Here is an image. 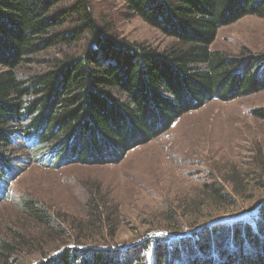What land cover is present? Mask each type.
Listing matches in <instances>:
<instances>
[{"label":"trees","instance_id":"trees-1","mask_svg":"<svg viewBox=\"0 0 264 264\" xmlns=\"http://www.w3.org/2000/svg\"><path fill=\"white\" fill-rule=\"evenodd\" d=\"M113 1L172 45L158 50L119 37L109 22L96 19L90 0H0V200L7 197L2 176L10 174L12 150L29 151L45 168L62 155L66 163L85 157L119 163L213 100L264 91V64L212 50L220 29L247 17L264 19V0ZM52 50L53 57L38 59ZM34 63L44 70L19 72ZM252 116L264 120V108ZM260 155L254 158L256 184L264 182ZM250 180L232 169L227 179L203 184L165 219L198 222L188 229L162 223V229H149L139 242L119 249L105 243L114 216L91 193L90 219L70 228L73 245L65 239L50 253L54 246L46 244L45 253L30 228L9 230L0 236V264H26L25 255L33 251L44 253L35 264H264V198L251 213L215 222L242 198ZM19 208L42 235L62 238L69 228L38 201L23 198ZM202 209L212 212L199 217ZM93 229L99 234H83Z\"/></svg>","mask_w":264,"mask_h":264},{"label":"rangeland","instance_id":"rangeland-1","mask_svg":"<svg viewBox=\"0 0 264 264\" xmlns=\"http://www.w3.org/2000/svg\"><path fill=\"white\" fill-rule=\"evenodd\" d=\"M90 1L96 19L109 22L119 37L158 50L172 45L170 39L139 18L128 17L121 3ZM212 50L233 59H244L251 65L260 62L263 66L264 19L247 17L220 29ZM54 55L52 50L38 59ZM42 68L34 63L19 72L30 75ZM260 108H264V91L229 102L213 100L181 117L154 141L129 151L119 163L97 164L88 162V157L83 159L86 162L66 163V155H62L52 167L45 168L31 159L29 151L12 150L7 154L10 174L2 176L7 197L0 200V236L26 227L41 242L39 251L44 247L43 252L48 253L54 246L52 253L65 239L71 246L74 232L70 228L89 218L86 202L92 193L107 204V212L115 219L113 226H107L104 232L105 243L112 248H126L139 242L149 229H162V223L188 229L191 223L198 222V217L172 218L166 223L165 219L179 206L180 199L192 198L205 183L227 179L232 169L246 173L251 180L234 207L222 214L216 213L223 217L215 222L251 213L257 208L254 205H259L264 198V182L256 184L253 180L258 172L254 169V158L258 151L264 157V120L252 116V111ZM23 198L38 201L55 219L65 220L69 226L62 227L65 235L62 238L53 232L42 235L41 228L21 216L19 206ZM211 212L202 209L198 216ZM96 233L99 234L93 229L83 234L95 236ZM33 252L25 255L26 264H35L44 258V253Z\"/></svg>","mask_w":264,"mask_h":264}]
</instances>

(TASK GOAL) Pull out every line of the data that contains the string "instances", and copy each one unchanged.

(TASK RESPONSE)
Listing matches in <instances>:
<instances>
</instances>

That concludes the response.